Mas estamos na Europa e em Portugal. Produzir muito, produzir com qualidade pode não ser suficiente se a estrutura de custos for insuportável e se o preço pago pela indústria estiver ao nível tão baixo que não permita suportar esses custos. Hoje um Kg de tomate entregue na industria vale em média 0,075 €, quando em 1996 valia 0,095 €, sabendo-se que em 17 anos todos os factores de produção têm aumentado anualmente. Hoje produzir um ha de tomate é um pesado investimento e um investimento de alto risco. Em média, será necessário investir 6000 a 6500 €/ha, esperando que S.Pedro seja benévolo ou que não ocorra qualquer anormalidade que permita obter pelo menor 90 t/ha para poder recuperar o investimento e poder obter alguma remuneração do seu trabalho. É um risco demasiado elevado, com muito pouca “rede” uma vez que os seguros ou não existem ou estão desenquadrados das reais necessidades de cobertura, sendo cada vez menos os agricultores que se dispõem a arriscar, sobretudo quando encontram alternativas produtivas de menor investimento e menor risco, como por exemplo o milho.

Com o recente desligamento total e a perspectiva da vinda da nova PAC, com incertezas que tardam em ser esclarecidas, com um mercado liberalizado e altamente concorrencial de países com claras vantagens competitivas, nomeadamente ao nível das suas estruturas de custos, a produção de tomate poderá ser altamente problemática nos próximos anos.

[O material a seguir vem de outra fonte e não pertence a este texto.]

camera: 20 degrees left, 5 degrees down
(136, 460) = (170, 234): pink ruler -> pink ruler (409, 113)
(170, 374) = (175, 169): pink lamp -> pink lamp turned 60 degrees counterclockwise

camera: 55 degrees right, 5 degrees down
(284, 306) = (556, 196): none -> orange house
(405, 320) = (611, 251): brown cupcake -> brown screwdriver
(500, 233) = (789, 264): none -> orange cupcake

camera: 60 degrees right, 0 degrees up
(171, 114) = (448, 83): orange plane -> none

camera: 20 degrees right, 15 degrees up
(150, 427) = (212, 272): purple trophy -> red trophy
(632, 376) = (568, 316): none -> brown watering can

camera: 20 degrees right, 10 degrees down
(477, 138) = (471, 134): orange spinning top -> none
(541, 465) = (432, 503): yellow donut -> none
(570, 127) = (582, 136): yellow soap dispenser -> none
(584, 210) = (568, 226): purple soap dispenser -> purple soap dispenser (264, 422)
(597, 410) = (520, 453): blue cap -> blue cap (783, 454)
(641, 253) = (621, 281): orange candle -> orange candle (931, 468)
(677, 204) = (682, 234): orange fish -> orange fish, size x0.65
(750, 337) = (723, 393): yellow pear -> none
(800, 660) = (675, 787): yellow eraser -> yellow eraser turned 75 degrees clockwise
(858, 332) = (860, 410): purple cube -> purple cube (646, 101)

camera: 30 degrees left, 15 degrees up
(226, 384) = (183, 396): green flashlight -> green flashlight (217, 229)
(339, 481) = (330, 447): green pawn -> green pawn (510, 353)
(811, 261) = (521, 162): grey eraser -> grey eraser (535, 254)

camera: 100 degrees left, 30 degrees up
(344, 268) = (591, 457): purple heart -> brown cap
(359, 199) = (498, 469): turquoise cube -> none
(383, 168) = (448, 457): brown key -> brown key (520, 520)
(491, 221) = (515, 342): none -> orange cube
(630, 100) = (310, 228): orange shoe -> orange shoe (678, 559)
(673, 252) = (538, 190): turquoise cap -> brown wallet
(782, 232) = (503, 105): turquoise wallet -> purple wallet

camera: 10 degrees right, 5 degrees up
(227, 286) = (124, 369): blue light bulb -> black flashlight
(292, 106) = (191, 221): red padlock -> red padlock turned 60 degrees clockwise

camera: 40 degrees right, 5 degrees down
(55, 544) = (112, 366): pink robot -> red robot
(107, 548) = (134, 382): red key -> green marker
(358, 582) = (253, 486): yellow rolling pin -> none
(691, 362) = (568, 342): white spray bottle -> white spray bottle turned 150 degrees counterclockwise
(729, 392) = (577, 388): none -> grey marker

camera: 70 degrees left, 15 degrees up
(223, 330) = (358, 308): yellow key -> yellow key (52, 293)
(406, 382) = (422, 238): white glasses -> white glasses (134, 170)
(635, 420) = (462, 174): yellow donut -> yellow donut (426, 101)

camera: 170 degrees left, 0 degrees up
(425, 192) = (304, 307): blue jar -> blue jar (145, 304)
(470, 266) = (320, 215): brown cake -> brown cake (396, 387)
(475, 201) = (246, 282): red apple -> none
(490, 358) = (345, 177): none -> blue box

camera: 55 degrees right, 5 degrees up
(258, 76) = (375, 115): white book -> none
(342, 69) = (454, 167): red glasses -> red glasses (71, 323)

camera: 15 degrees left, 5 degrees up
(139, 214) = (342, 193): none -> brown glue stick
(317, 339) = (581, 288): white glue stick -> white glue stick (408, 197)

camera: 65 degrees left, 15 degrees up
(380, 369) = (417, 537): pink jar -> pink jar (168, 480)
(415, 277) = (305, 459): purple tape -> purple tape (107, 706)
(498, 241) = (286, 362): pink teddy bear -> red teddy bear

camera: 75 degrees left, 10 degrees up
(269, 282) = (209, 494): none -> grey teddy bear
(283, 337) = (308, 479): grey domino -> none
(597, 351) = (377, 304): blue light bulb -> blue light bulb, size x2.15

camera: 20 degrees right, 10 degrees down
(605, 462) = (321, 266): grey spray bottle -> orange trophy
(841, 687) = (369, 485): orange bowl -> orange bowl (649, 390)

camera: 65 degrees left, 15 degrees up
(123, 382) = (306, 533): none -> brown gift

Há que tomar medidas que acautelem o futuro da cultura, medidas politica e decisões estratégicas que possam melhorar a competitividade industrial e apoios dirigidos aos agricultores que possam compensar os desequilíbrios de uma concorrência desleal de outros países em que as exigências laborais e ambientais são menosprezadas.

Os produtores de tomate não querem “ajudas”, querem simplesmente que a sua conta de cultura seja positiva, que possam obter, como em qualquer sector de actividade, a justa remuneração do seu trabalho e o retorno do seu investimento. Cabe á industria e aos decisores políticos estar atentos e criar as condições para a manutenção e expansão de uma cultura que tem um elevado potencial de exportador e de criação de valor acrescentado para Portugal.

Ilídio Martins
Presidente da Assembleia Geral da AlenSado.